Cuando me aventuré a abrir los ojos tras el desastre la oscuridad era total en la biblioteca. Tenía que recoger todos los fragmentos y ocultarlos antes de que alguien los viera. Separé con cuidado las cortinas, asomé la cabeza para cerciorarme de que estaba sola y fue entonces cuando reparé en la tenue luz que iluminaba uno de los rincones de la sala. Muerta de curiosidad, me acerqué descubriendo con asombro que ésta procedía del interior de una enorme casa de muñecas.

¡No podía creerme lo que estaba viendo! Cerré los ojos, conté hasta diez, volví a abrirlos y... ¡la casa era igualita a la de la bola de cristal…!, sólo que por sus ventanales podía ver con claridad lo que en la otra apenas divisaba: estancias ricamente decoradas, suelos cubiertos de alfombras, techos de madera, lámparas de cristal, colosales puertas de tiradores metálicos, chimeneas de mármol y una majestuosa escalera por la que se accedía a la parte superior de la casa. Pero no todo estaba iluminado, una habitación en la parte alta se encontraba a oscuras, ni una pizquita de luz se escapaba por sus ventanas. Pegué mi nariz a una de ellas con la esperanza de poder distinguir algo, pero nada, no se veía absolutamente nada. Quizá con una linterna… Recordaba haber visto una en la cocina, pero no iba a ser yo la que fuera hasta allí a buscarla. Igual en alguno de los cajones del escritorio de mi padre, aunque tendría que buscarla a oscuras. No podía dar la luz de la biblioteca. Si descubrían que había roto su preciado tesoro, me castigaría de por vida.
No me hizo demasiada gracia tener que buscar a tientas, tropezar o tirar algo hubiera sido igual que ponerme a gritar: ¡estoy en la biblioteca y he roto la bola de cristal de papá!
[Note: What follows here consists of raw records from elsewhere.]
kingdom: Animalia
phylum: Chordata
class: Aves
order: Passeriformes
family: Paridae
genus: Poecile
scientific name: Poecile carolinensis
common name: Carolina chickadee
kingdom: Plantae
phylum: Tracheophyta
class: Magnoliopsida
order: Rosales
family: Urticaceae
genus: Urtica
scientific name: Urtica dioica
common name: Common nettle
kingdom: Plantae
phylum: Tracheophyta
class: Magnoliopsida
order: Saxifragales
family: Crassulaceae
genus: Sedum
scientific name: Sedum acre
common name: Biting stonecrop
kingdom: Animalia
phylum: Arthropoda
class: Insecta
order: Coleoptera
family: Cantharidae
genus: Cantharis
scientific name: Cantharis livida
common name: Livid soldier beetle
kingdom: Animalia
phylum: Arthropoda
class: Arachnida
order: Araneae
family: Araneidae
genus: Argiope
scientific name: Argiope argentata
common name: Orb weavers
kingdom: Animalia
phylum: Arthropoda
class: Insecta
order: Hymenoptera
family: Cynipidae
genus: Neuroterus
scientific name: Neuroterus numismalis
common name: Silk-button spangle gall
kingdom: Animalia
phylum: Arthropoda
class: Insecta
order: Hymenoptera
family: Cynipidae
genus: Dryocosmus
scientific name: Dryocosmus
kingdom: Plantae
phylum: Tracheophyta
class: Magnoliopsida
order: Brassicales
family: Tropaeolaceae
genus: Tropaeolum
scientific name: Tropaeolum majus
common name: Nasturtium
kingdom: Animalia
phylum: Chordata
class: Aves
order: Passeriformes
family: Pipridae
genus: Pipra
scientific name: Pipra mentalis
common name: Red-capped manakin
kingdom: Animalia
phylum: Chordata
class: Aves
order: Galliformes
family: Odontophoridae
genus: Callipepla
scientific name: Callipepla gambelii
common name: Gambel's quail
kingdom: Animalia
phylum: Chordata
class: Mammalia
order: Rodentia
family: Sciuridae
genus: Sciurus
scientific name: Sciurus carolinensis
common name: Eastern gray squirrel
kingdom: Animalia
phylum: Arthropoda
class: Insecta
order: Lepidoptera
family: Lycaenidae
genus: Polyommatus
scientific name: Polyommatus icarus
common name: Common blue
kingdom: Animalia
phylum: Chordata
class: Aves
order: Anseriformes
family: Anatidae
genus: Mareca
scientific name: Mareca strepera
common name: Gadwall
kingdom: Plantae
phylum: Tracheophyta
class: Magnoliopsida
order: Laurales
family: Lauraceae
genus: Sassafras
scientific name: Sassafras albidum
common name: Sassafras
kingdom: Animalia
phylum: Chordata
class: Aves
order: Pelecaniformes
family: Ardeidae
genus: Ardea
Por desgracia en los cajones sólo encontré papeles. No me quedaba más remedio que armarme de valor y salir en su busca. Abrí la puerta sigilosamente. No había moros en la costa. De puntillas, intentando no hacer ruido me dirigí a la cocina; dentro trajinaba mi abuela. Tenía que pensar algo...

− Nona, necesito una linterna, se me ha caído una cosa debajo del sofá de la biblioteca y no la veo, ¿sabes dónde la guarda mamá?

Me la dio sin decir nada, pero en el momento en que me daba la vuelta para marcharme me preguntó:

− ¿En la biblioteca? ¿Y qué haces tú en la biblioteca?

¡Mira que decirle que estaba en la biblioteca! ¡Menuda ocurrencia la mía!

− Nada −contesté y con la linterna bien sujeta corrí junto a la casa de muñecas. Me arrodillé, apunté hacia ella y… la linterna no se encendió. Aquello era increíble. Tanto arriesgarme para nada.
De repente un haz de luz se proyectó contra el fondo de la biblioteca. ¡Funcionaba! Con cuidado lo dirigí hacia la ventana que quedaba justo frente a mí. No conseguir ver nada. Una a una recorrí sus ventanas pero tampoco pude distinguir nada. Cuando ya había perdido toda esperanza un pequeño rayo de luz iluminó un rincón de la estancia. Allí, una niña arrodillada en el suelo alumbraba con una linterna una preciosa casa de muñecas.